Triumph of the Cyborg Composer — David Cope and “Emily Howell”
For those who are interested, there is a long article at MillerMcCune.com on David Cope, the UC Santa Cruz professor emeritus who has a history of creating AIs that compose music. His latest creation, dubbed Emily Howell, is ready to be unveiled soon, and the article includes a couple samples of "her" work. Here's an excerpt from the article:
Emmy was once the world’s most advanced artificially intelligent composer, and because he’d managed to breathe a sort of life into her, he became a modern-day musical Dr. Frankenstein. She produced thousands of scores in the style of classical heavyweights, scores so impressive that classical music scholars failed to identify them as computer-created. Cope attracted praise from musicians and computer scientists, but his creation raised troubling questions: If a machine could write a Mozart sonata every bit as good as the originals, then what was so special about Mozart? And was there really any soul behind the great works, or were Beethoven and his ilk just clever mathematical manipulators of notes?
Cope’s answers — not much, and yes — made some people very angry. He was so often criticized for these views that colleagues nicknamed him “The Tin Man,†after the Wizard of Oz character without a heart. For a time, such condemnation fueled his creativity, but eventually, after years of hemming and hawing, Cope dragged Emmy into the trash folder.
This month, he is scheduled to unveil the results of a successor effort that’s already generating the controversy and high expectations that Emmy once drew. Dubbed “Emily Howell,†the daughter program aims to do what many said Emmy couldn’t: create original, modern music. Its compositions are innovative, unique and — according to some in the small community of listeners who’ve heard them performed live — superb.
Cool, huh?
March 5th, 2010 - 20:48
Really cool. In fact, it’s a kind of musical Turing test.
March 6th, 2010 - 03:02
Uh oh. I’ve been pwned by code.
I find many “musicians” much less talented than this code, which, of course is an extension of a talented person, not something that grew by itself. It seems that in the end math may end up rocking harder than any rocker. The (yet another) ultimate revenge of the nerd!
March 6th, 2010 - 04:59
This will get a lot of peaple(the majority probably) very angry on machines, and very likely will atrack big interest from the crowd,
music is a very sensible point of our ‘humanity’.
March 6th, 2010 - 07:30
Insofar as this represents a technology that makes the products of a certain grade of composition cheaper and, therefore, more available to non-composers, it represents a means by which musical expression is facilitated and augmented, not diminished.
March 6th, 2010 - 07:48
Just another mile marker on the road of “humans are not that fucking special.” It’s as if the universe is saying “get over yourselves.”
March 7th, 2010 - 00:25
This is a prime example of how artificial intelligence – or call it just a human-preferred-complexity-producing algorithm – when approaching human level, far exceeds it in some ways due to its nature even as it fails to come close in many ways.
For humans to find its output more agreeable it seems to need more constraints. For wide popularity it’s currently too progressive, art for its own sake, music for musicians only kind of stuff. Humans harvesting its output can perform the required dumbing down, add human palatable structure and add and modify melodies.

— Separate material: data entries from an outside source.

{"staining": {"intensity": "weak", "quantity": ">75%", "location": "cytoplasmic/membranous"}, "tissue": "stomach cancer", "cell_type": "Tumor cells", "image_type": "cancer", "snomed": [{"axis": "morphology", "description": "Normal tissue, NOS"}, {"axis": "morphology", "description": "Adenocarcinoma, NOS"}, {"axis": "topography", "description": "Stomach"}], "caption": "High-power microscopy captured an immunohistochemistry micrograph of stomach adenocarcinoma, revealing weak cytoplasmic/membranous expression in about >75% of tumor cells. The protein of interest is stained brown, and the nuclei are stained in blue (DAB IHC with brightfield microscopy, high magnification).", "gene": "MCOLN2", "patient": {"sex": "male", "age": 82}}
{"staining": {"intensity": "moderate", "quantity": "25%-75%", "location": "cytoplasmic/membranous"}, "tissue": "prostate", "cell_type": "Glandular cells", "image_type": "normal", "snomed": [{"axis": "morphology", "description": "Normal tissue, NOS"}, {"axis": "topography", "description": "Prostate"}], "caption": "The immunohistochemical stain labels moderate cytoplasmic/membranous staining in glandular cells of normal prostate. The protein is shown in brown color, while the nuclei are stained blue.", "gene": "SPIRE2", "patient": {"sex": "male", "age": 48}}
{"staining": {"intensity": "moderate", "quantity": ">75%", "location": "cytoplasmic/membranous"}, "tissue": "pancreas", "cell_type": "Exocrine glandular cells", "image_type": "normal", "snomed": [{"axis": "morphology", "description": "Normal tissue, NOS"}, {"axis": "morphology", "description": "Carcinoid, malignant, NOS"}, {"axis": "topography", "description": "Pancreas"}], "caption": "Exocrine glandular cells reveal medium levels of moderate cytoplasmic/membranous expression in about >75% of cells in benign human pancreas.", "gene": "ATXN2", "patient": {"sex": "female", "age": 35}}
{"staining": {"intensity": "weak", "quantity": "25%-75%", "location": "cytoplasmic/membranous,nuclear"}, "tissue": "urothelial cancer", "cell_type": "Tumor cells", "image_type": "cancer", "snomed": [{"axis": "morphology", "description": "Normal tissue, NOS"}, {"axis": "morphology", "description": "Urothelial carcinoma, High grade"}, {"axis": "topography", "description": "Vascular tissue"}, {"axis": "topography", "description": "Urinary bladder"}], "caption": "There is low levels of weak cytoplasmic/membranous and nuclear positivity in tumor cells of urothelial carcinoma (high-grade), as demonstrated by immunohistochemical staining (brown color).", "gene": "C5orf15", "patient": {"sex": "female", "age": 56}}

We’re likely to get music of increased – even historically unparalleled – complexity, power, and beauty once new generations of musicians grow up with these new tools. Compare this to the availability of software for graphics artists – the scene has never been the same. This is the next, logical, inevitable step in the evolution of music.
March 7th, 2010 - 18:42
So, could he set Emily Howell up to run continuously, producing infinite symphonies?
March 8th, 2010 - 08:57
And with virtual vocalists, Emily could have singing without real live persons doing it!
Here’s an example of a virtual vocalist product:
http://www.zero-g.co.uk/index.cfm?articleid=802
http://www.zero-g.co.uk/media/mp3/LEON_Demo_Check_It_Out.mp3
(BTW, I have never used it. I just provide it as an example, not as an advertisement.)
March 8th, 2010 - 21:10
“Everything we create is just a product of recombination.”
Well, someone had to be the first one to write it. How did HE do it? Clearly there is something else going on that Cope’s recombination machine doesn’t capture.
March 16th, 2010 - 09:47
That’s not suprising. Whatever humans can do, machines can do at least as good as humans. The only problem is that this doesn’t change much. Music is composed not only for the joy of listening, but also for the joy of creation. The way it is created can change, but human presence in that process will be always needed for it to make sense.
March 17th, 2010 - 09:10
Beautiful. Absolutely beautiful. I’m not much of a classical music aficionado but I certainly enjoyed those pieces.
The bigotry, and I can think of no other world, by some of the detractors is horrible but not all together unsurprising. It will take time for people to realize that this doesn’t cheapen human life but enhances it.